-- Start of Data for this exercise --
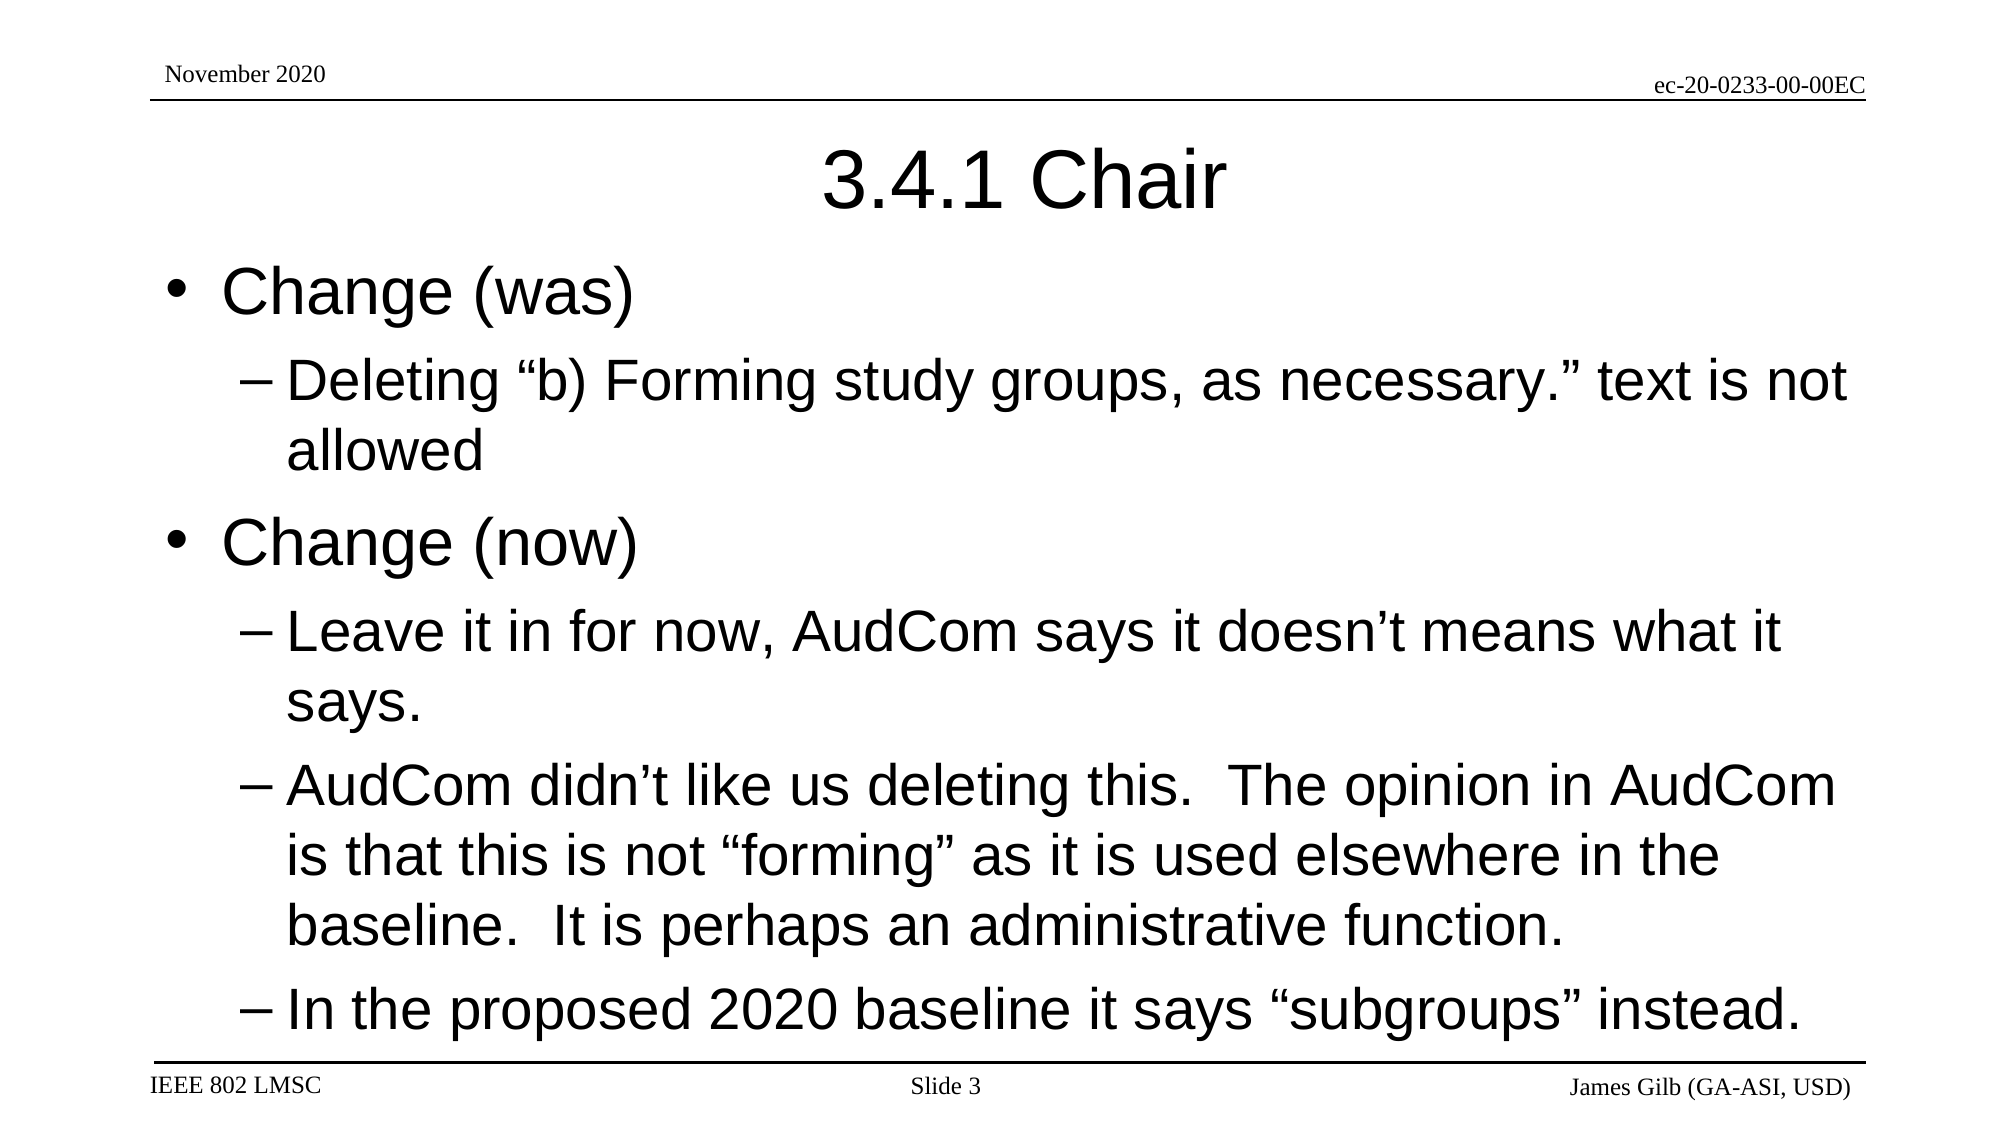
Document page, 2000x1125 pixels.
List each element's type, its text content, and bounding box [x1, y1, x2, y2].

list Change (was) Deleting “b) Forming study groups, as necessary.” text is not allowed Change (now) Leave it in for now, AudCom says it doesn’t means what it says. AudCom didn’t like us deleting this. The opinion in AudCom is that this is not “forming” as it is used elsewhere in the baseline. It is perhaps an administrative function. In the proposed 2020 baseline it says “subgroups” instead. [149, 239, 1900, 1051]
title 3.4.1 Chair [149, 112, 1900, 238]
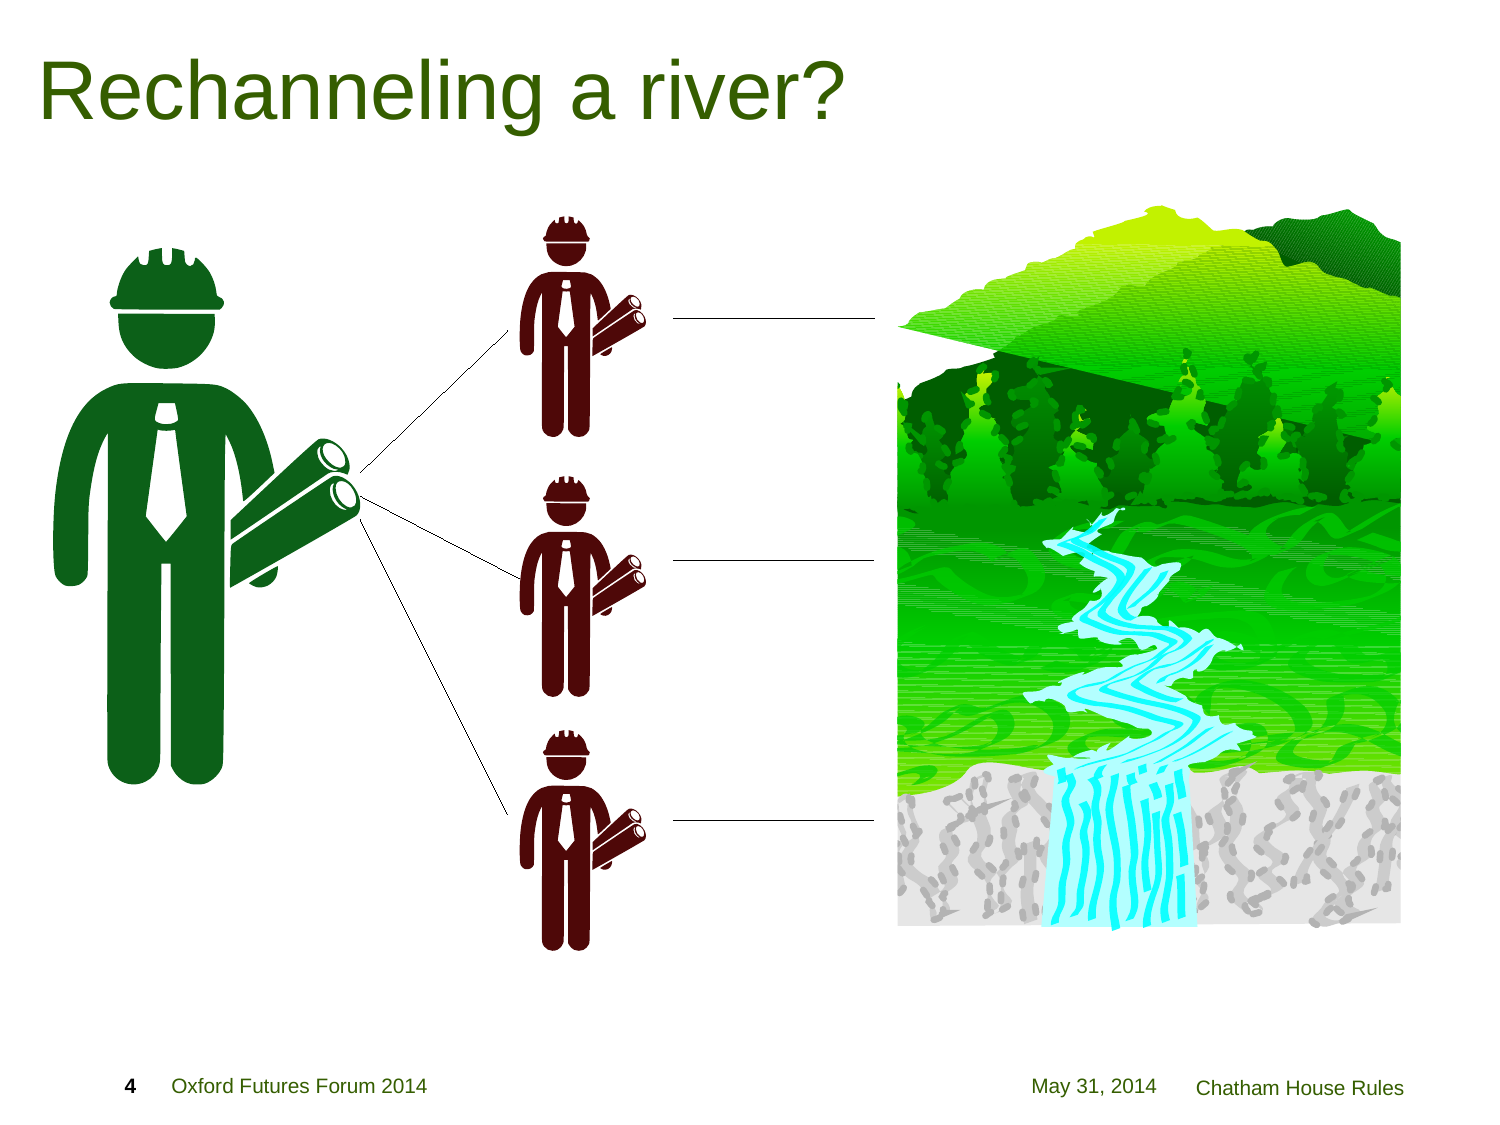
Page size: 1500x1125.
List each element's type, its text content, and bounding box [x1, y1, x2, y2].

picture [897, 202, 1401, 950]
picture [519, 216, 646, 438]
picture [53, 248, 361, 785]
picture [519, 476, 646, 697]
title Rechanneling a river? [37, 37, 1463, 152]
picture [519, 730, 646, 951]
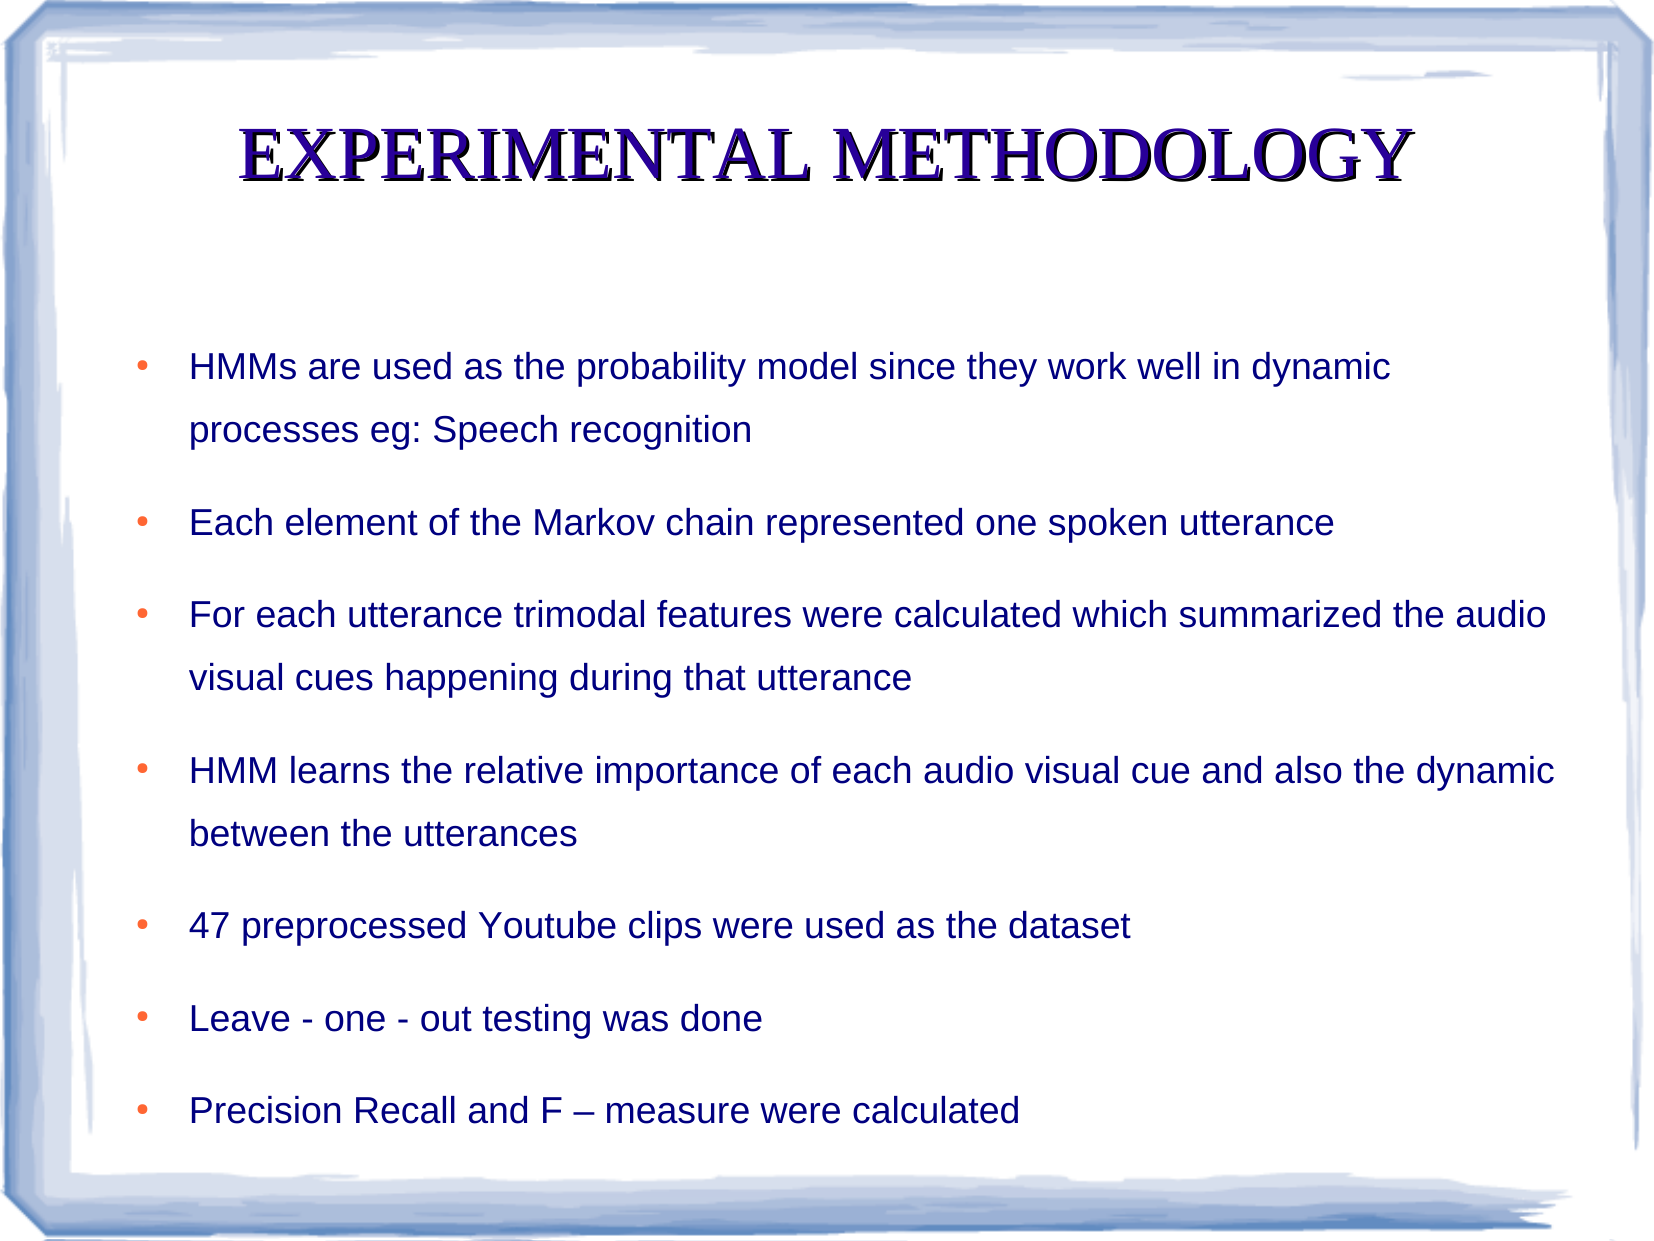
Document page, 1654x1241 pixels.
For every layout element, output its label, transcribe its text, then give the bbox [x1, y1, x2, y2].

list HMMs are used as the probability model since they work well in dynamic processes eg: Speech recognition Each element of the Markov chain represented one spoken utterance For each utterance trimodal features were calculated which summarized the audio visual cues happening during that utterance HMM learns the relative importance of each audio visual cue and also the dynamic between the utterances 47 preprocessed Youtube clips were used as the dataset Leave - one - out testing was done Precision Recall and F – measure were calculated [118, 324, 1571, 1183]
title EXPERIMENTAL METHODOLOGY [82, 49, 1571, 257]
picture [0, 0, 1654, 1241]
-- End of Data for this exercise --
### Written task:
Transcribe every line of the entries above word for word, leaving the pictures out of your answer.

### The output:
Document page, 2000x1125 pixels.
List each element's type, its text content, and bounding box [x1, y1, x2, y2].

list Change (was) Deleting “b) Forming study groups, as necessary.” text is not allowed Change (now) Leave it in for now, AudCom says it doesn’t means what it says. AudCom didn’t like us deleting this. The opinion in AudCom is that this is not “forming” as it is used elsewhere in the baseline. It is perhaps an administrative function. In the proposed 2020 baseline it says “subgroups” instead. [149, 239, 1900, 1051]
title 3.4.1 Chair [149, 112, 1900, 238]
Page size: 1500x1125.
List each element's type, its text content, and bounding box [x1, y1, x2, y2].

picture [897, 202, 1401, 950]
picture [519, 216, 646, 438]
picture [53, 248, 361, 785]
picture [519, 476, 646, 697]
title Rechanneling a river? [37, 37, 1463, 152]
picture [519, 730, 646, 951]
Document page, 1654x1241 pixels.
For every layout element, output its label, transcribe its text, then give the bbox [x1, y1, x2, y2].

list HMMs are used as the probability model since they work well in dynamic processes eg: Speech recognition Each element of the Markov chain represented one spoken utterance For each utterance trimodal features were calculated which summarized the audio visual cues happening during that utterance HMM learns the relative importance of each audio visual cue and also the dynamic between the utterances 47 preprocessed Youtube clips were used as the dataset Leave - one - out testing was done Precision Recall and F – measure were calculated [118, 324, 1571, 1183]
title EXPERIMENTAL METHODOLOGY [82, 49, 1571, 257]
picture [0, 0, 1654, 1241]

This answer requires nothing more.